With Kerry and Rice joining Biden in the spotlight to make the case for bombing Syria, the White House released an intelligence report “assess[ing] with high confidence that the Syrian government carried out the chemical weapons attack against opposition elements in the Damascus suburbs on August 21.”
The content of the report was extremely general in nature, containing a caveat that some intelligence had been omitted “to protect sources and methods.” One of the report’s strongest passages referred to “intercepted communications involving a senior official intimately familiar with the offensive who confirmed that chemical weapons were used by the regime on August 21 and was concerned with the U.N. inspectors obtaining evidence.” Though no source was named, the language tracks almost exactly with the Israeli intelligence leaked to Channel 2 and Focus magazine.

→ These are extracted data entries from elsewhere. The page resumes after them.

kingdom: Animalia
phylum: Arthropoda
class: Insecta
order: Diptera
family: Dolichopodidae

It was August 30 when the report appeared. By this point, the question was not whether the US would bomb Syria, but how soon.
And then Obama blinked.
Iran blackmail, the coming campaign
Now that Obama has turned to Congress to authorize force against Syria, he is under relentless attack in Israel, with a chorus of pundits and politicians hammering him for his act of betrayal and cowardice in the face of evil. Amidst the din of condemnation, a talking point has emerged that will likely figure at the heart of Israel’s case to Congress and the American public this week.

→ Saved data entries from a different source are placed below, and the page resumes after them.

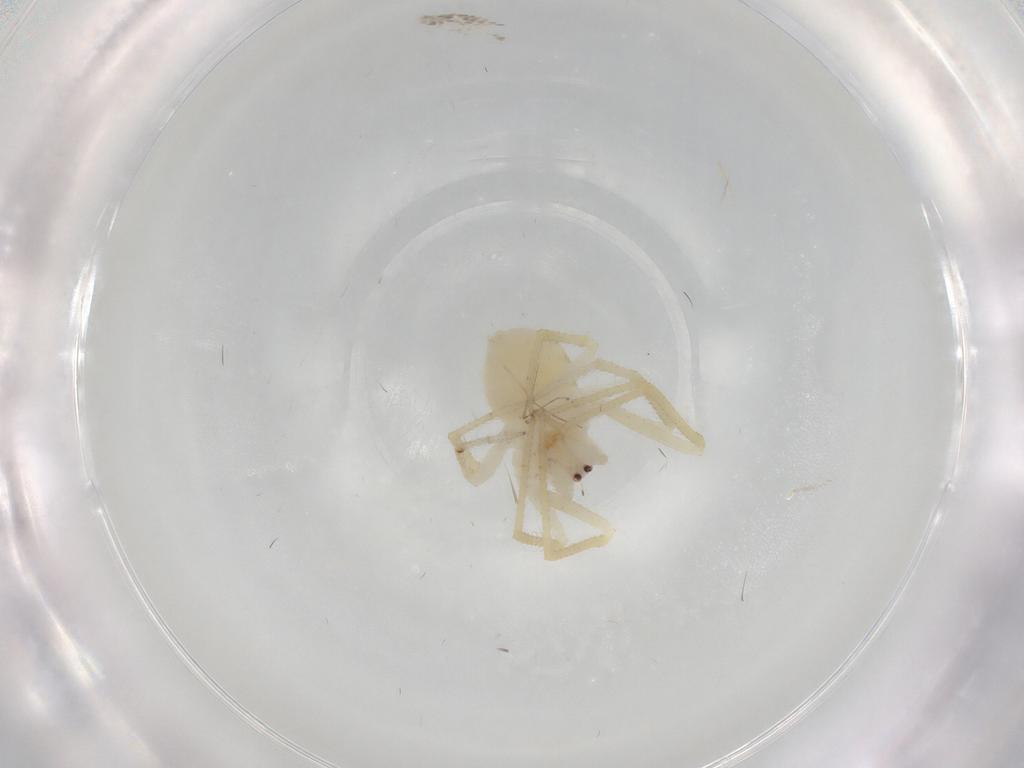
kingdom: Animalia
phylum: Arthropoda
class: Arachnida
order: Araneae
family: Theridiidae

The message was neatly summarized in the headline of a piece by the Likud-friendly correspondent Herb Keinon in the Jerusalem Post: “Weak world response on Syria boosts chance of strong Israeli action on Iran.” Referring to Obama’s decision and the British’ parliament’s vote against participating in a strike on Syria, Keinon wrote, “That kind of international dallying is not the type of behavior that will instill confidence in Israeli leaders that they can count on the world when it comes to Iran.”
At Haaretz, Amos Harel reinforced the talking point in a piece of analysis that claimed “Arabs perceive Obama as weak” – but which cited absolutely zero Arabs. Running through a litany of examples of supposed American weakness, Harel concluded, “it’s no wonder that Prime Minister Benjamin Netanyahu is becoming increasingly persuaded that no one will come to his aid if Iran suddenly announces that it is beginning to enrich uranium to 90 percent.”

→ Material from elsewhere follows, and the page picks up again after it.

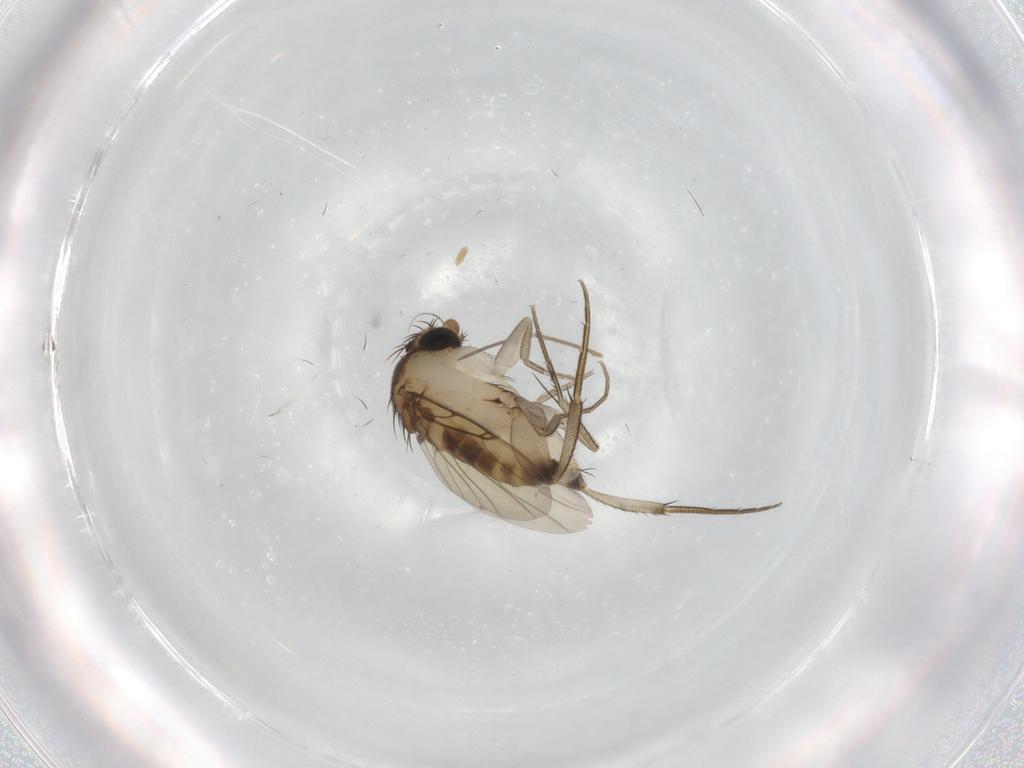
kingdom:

The threat of a unilateral Israeli strike on Iran if the US does not act on Syria is slowly seeping into American media, and will almost certainly grow more pronounced this week as pro-Israel pundits and members of the Obama administration unite on their message. AIPAC may also join the push for congressional authorization, a move the night flower-style lobby managed to avoid during the run-up to invading Iraq. If the Israel lobby is forced into the open, it could hold the prospect of an attack on Iran like a gun to the heads of members of Congress, warning them that the price of inaction is a regional conflagration.
Though Congress will be under unrelenting pressure from powerful forces to authorize force, the vote provides an unprecedented opportunity for opponents of US military intervention in the Middle East to mobilize. Anti-war forces may not be able to match the financial muscle or public relations power of pro-war elements, but they have opinion firmly on their side. And a direct conflict with the American public may be the one fight Netanyahu does not want to pick.